▶ DATA SHOWN:

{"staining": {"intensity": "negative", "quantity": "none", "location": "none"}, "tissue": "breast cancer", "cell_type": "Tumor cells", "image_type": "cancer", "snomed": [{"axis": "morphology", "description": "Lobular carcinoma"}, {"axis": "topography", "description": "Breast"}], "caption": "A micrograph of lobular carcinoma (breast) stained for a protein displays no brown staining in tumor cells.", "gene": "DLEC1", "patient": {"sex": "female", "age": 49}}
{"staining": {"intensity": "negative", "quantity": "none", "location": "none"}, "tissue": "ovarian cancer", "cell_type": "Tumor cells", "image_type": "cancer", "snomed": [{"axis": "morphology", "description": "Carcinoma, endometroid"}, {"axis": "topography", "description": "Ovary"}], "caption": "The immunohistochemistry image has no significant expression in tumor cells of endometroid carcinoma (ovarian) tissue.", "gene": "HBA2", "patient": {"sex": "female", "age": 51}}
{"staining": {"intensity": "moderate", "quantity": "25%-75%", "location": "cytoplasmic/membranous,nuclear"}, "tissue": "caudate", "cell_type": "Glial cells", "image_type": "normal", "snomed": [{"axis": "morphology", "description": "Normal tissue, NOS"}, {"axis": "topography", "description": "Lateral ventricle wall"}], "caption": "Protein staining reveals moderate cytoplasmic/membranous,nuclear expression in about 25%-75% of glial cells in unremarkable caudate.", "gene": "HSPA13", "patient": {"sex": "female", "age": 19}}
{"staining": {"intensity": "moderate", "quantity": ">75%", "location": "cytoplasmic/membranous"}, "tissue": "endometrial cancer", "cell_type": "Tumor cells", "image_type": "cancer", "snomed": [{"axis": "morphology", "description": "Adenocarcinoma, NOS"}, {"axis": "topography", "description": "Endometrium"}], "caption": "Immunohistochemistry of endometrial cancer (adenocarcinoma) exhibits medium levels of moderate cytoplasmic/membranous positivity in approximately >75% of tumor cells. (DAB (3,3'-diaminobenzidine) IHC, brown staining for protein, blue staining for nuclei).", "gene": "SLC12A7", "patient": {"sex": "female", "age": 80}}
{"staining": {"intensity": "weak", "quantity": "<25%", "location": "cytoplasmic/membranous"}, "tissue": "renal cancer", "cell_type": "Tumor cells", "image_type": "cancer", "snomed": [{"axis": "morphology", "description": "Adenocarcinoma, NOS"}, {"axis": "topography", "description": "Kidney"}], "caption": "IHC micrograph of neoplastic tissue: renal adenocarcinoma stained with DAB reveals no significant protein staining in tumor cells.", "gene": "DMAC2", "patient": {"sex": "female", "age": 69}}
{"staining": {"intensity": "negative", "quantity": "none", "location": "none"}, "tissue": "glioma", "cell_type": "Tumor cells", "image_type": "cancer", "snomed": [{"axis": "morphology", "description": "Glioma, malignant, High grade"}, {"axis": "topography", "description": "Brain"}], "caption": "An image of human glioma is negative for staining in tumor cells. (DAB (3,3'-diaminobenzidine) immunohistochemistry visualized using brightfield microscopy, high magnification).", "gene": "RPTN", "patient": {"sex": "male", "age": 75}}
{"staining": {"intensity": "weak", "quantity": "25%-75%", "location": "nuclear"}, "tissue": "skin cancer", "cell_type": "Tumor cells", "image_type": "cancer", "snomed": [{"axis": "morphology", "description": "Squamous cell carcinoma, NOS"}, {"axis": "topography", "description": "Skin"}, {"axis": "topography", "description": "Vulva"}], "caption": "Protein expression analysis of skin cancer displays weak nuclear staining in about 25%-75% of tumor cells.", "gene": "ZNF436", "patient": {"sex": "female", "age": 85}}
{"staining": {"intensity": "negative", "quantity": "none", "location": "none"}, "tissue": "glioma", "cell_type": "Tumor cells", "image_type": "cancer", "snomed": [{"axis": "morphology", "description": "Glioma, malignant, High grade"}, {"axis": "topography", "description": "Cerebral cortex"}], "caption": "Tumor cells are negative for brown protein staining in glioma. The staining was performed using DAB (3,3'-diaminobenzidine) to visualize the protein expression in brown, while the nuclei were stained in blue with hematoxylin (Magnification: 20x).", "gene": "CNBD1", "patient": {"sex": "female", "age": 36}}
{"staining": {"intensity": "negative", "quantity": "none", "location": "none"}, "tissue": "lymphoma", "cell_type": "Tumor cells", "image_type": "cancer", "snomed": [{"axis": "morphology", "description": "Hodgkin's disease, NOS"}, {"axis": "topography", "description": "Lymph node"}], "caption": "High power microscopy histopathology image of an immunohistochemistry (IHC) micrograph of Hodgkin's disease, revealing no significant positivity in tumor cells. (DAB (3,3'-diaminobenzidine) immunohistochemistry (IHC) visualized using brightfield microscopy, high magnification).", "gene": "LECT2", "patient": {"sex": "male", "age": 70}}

▶ PROBLEM TO WORK ON: Your task is to copy every record exactly.

▶ RESULT:
{"staining": {"intensity": "negative", "quantity": "none", "location": "none"}, "tissue": "breast cancer", "cell_type": "Tumor cells", "image_type": "cancer", "snomed": [{"axis": "morphology", "description": "Lobular carcinoma"}, {"axis": "topography", "description": "Breast"}], "caption": "A micrograph of lobular carcinoma (breast) stained for a protein displays no brown staining in tumor cells.", "gene": "DLEC1", "patient": {"sex": "female", "age": 49}}
{"staining": {"intensity": "negative", "quantity": "none", "location": "none"}, "tissue": "ovarian cancer", "cell_type": "Tumor cells", "image_type": "cancer", "snomed": [{"axis": "morphology", "description": "Carcinoma, endometroid"}, {"axis": "topography", "description": "Ovary"}], "caption": "The immunohistochemistry image has no significant expression in tumor cells of endometroid carcinoma (ovarian) tissue.", "gene": "HBA2", "patient": {"sex": "female", "age": 51}}
{"staining": {"intensity": "moderate", "quantity": "25%-75%", "location": "cytoplasmic/membranous,nuclear"}, "tissue": "caudate", "cell_type": "Glial cells", "image_type": "normal", "snomed": [{"axis": "morphology", "description": "Normal tissue, NOS"}, {"axis": "topography", "description": "Lateral ventricle wall"}], "caption": "Protein staining reveals moderate cytoplasmic/membranous,nuclear expression in about 25%-75% of glial cells in unremarkable caudate.", "gene": "HSPA13", "patient": {"sex": "female", "age": 19}}
{"staining": {"intensity": "moderate", "quantity": ">75%", "location": "cytoplasmic/membranous"}, "tissue": "endometrial cancer", "cell_type": "Tumor cells", "image_type": "cancer", "snomed": [{"axis": "morphology", "description": "Adenocarcinoma, NOS"}, {"axis": "topography", "description": "Endometrium"}], "caption": "Immunohistochemistry of endometrial cancer (adenocarcinoma) exhibits medium levels of moderate cytoplasmic/membranous positivity in approximately >75% of tumor cells. (DAB (3,3'-diaminobenzidine) IHC, brown staining for protein, blue staining for nuclei).", "gene": "SLC12A7", "patient": {"sex": "female", "age": 80}}
{"staining": {"intensity": "weak", "quantity": "<25%", "location": "cytoplasmic/membranous"}, "tissue": "renal cancer", "cell_type": "Tumor cells", "image_type": "cancer", "snomed": [{"axis": "morphology", "description": "Adenocarcinoma, NOS"}, {"axis": "topography", "description": "Kidney"}], "caption": "IHC micrograph of neoplastic tissue: renal adenocarcinoma stained with DAB reveals no significant protein staining in tumor cells.", "gene": "DMAC2", "patient": {"sex": "female", "age": 69}}
{"staining": {"intensity": "negative", "quantity": "none", "location": "none"}, "tissue": "glioma", "cell_type": "Tumor cells", "image_type": "cancer", "snomed": [{"axis": "morphology", "description": "Glioma, malignant, High grade"}, {"axis": "topography", "description": "Brain"}], "caption": "An image of human glioma is negative for staining in tumor cells. (DAB (3,3'-diaminobenzidine) immunohistochemistry visualized using brightfield microscopy, high magnification).", "gene": "RPTN", "patient": {"sex": "male", "age": 75}}
{"staining": {"intensity": "weak", "quantity": "25%-75%", "location": "nuclear"}, "tissue": "skin cancer", "cell_type": "Tumor cells", "image_type": "cancer", "snomed": [{"axis": "morphology", "description": "Squamous cell carcinoma, NOS"}, {"axis": "topography", "description": "Skin"}, {"axis": "topography", "description": "Vulva"}], "caption": "Protein expression analysis of skin cancer displays weak nuclear staining in about 25%-75% of tumor cells.", "gene": "ZNF436", "patient": {"sex": "female", "age": 85}}
{"staining": {"intensity": "negative", "quantity": "none", "location": "none"}, "tissue": "glioma", "cell_type": "Tumor cells", "image_type": "cancer", "snomed": [{"axis": "morphology", "description": "Glioma, malignant, High grade"}, {"axis": "topography", "description": "Cerebral cortex"}], "caption": "Tumor cells are negative for brown protein staining in glioma. The staining was performed using DAB (3,3'-diaminobenzidine) to visualize the protein expression in brown, while the nuclei were stained in blue with hematoxylin (Magnification: 20x).", "gene": "CNBD1", "patient": {"sex": "female", "age": 36}}
{"staining": {"intensity": "negative", "quantity": "none", "location": "none"}, "tissue": "lymphoma", "cell_type": "Tumor cells", "image_type": "cancer", "snomed": [{"axis": "morphology", "description": "Hodgkin's disease, NOS"}, {"axis": "topography", "description": "Lymph node"}], "caption": "High power microscopy histopathology image of an immunohistochemistry (IHC) micrograph of Hodgkin's disease, revealing no significant positivity in tumor cells. (DAB (3,3'-diaminobenzidine) immunohistochemistry (IHC) visualized using brightfield microscopy, high magnification).", "gene": "LECT2", "patient": {"sex": "male", "age": 70}}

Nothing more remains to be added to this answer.